Data under study:
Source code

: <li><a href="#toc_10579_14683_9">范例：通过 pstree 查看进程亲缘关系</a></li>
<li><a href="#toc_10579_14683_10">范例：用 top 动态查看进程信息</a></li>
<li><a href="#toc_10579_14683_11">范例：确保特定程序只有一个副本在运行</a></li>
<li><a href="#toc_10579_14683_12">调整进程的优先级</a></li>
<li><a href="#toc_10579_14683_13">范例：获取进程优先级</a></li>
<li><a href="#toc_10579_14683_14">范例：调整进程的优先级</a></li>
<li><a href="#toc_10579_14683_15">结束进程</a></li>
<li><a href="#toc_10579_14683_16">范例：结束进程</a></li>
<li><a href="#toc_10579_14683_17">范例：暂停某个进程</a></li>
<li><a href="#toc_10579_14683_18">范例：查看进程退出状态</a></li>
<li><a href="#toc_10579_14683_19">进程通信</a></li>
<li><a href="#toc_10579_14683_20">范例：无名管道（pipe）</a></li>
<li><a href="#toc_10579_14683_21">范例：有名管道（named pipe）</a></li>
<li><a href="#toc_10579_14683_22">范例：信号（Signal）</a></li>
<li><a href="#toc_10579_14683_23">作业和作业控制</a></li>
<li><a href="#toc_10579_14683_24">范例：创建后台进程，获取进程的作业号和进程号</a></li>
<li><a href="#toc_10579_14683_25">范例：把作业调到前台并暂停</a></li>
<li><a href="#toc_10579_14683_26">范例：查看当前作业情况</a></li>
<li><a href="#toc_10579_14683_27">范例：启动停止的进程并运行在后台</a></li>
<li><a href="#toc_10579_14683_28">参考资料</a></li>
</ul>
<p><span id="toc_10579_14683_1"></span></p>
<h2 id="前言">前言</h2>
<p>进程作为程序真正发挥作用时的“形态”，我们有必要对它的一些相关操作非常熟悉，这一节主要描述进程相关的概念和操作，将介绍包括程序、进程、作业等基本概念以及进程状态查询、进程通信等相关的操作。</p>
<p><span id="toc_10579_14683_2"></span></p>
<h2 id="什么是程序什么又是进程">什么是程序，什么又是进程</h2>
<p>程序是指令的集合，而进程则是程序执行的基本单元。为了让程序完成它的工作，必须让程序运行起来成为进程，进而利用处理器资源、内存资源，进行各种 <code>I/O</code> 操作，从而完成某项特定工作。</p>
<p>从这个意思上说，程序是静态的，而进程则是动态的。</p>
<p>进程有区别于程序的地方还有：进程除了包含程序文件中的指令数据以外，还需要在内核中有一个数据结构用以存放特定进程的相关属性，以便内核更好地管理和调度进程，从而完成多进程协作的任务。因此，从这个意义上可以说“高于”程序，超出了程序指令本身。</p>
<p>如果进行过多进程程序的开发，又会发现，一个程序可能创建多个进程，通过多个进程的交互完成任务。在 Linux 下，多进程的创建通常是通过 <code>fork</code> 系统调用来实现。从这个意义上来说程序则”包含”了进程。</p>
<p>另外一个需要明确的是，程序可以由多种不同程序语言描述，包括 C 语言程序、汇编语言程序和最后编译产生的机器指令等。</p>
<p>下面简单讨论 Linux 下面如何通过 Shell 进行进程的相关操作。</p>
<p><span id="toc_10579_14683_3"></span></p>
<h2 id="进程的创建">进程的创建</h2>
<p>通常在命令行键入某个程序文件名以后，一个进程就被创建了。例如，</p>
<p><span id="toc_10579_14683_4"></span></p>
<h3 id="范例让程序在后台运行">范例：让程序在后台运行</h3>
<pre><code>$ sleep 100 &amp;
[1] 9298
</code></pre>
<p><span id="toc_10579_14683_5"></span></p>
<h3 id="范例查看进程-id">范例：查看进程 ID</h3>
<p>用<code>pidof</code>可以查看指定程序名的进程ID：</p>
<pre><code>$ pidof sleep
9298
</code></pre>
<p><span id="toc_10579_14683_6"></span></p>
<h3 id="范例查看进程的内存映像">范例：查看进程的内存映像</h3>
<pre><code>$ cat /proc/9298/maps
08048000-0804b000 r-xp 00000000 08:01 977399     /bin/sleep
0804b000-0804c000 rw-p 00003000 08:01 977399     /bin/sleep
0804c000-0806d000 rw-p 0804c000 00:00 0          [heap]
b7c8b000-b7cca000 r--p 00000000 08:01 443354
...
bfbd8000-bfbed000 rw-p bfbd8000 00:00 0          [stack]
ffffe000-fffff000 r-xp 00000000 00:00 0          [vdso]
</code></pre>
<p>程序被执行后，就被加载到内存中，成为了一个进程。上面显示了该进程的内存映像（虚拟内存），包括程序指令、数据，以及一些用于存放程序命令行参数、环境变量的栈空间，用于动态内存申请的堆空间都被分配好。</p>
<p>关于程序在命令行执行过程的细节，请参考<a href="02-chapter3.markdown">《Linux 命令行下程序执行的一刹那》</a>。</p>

Task brief: How many lines above contain the string "结束进程"? Reply with the number only.

Output: 2